The Happy Prince (2018)

I’ve watched The Happy Prince, Rupert Everett’s 2018 dramatisation of the Oscar Wilde story. Unlike the 1997 version starring Stephen Fry, Everett focussed on his final years after leaving prison. Although the film signals its virtue before the final credits by mentioning the 175,000 men convicted for homosexuality (which isn’t true seeing as homosexuality has never been an offence under English law), the film shows the wastage of Wilde’s talents and prospects. Having left prison, he had the opportunity to start afresh in France. In fact he produced very little writing, squandering what money he had on cocaine, booze, prostitution and the endless pursuit of pleasure. The male relationship that sent him to prison was renewed, to his further destruction. Bloated and sweaty, dishevelled and pathetic, one of the nineteenth century’s wittiest and artistic minds entered its final chapter. Sin is a wasting disease. It retards and destroys natural talents, strangles relationships and deadens the spirit.

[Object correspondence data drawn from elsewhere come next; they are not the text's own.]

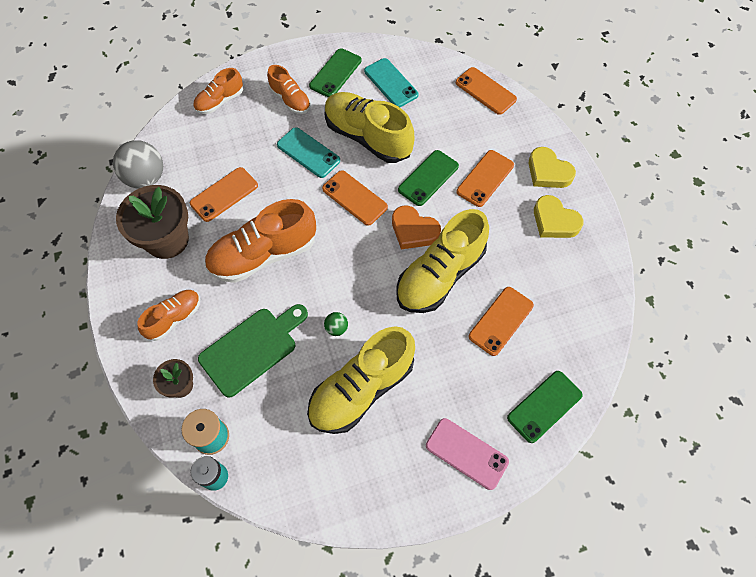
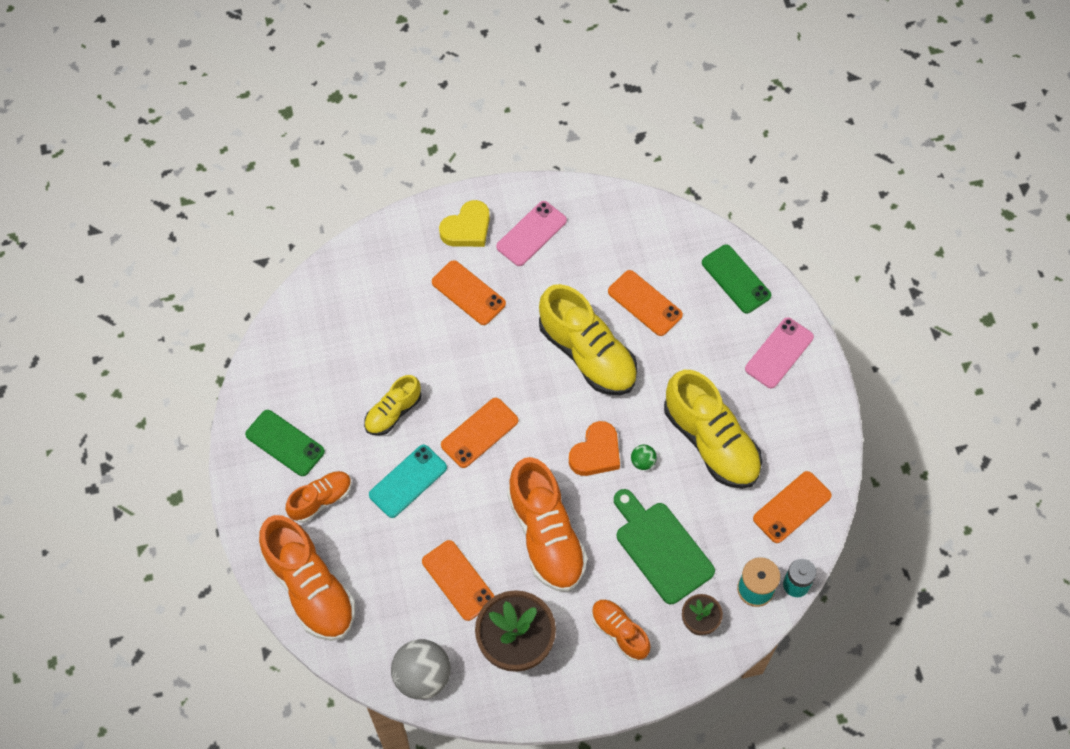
camera: 85 degrees left, 0 degrees up
orange shoe [193,68,243,114] -> orange shoe [259,515,355,641], size x1.81
yellow shoe [325,92,414,163] -> yellow shoe [364,375,421,435], size x0.55
turquoise phone [364,58,419,107] -> none
orange heart [392,205,441,249] -> orange heart moved to [569,421,620,476]
green phone [398,150,459,206] -> none
orange phone [456,67,517,115] -> orange phone moved to [753,471,832,543]
yellow heart [534,195,584,238] -> pink phone [496,201,567,266]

Paul urges:

So flee youthful passions and pursue righteousness 2 Timothy 2:22
 
I watched it at the Glasgow Film Theatre, an Art Deco independent cinema patronised and frequented by students and artistic, bohemian types. I suspect I was the only one contemplating the nature of sin after that screening, but the heart-breaking effects of Wilde’s demise cannot have been lost on anyone.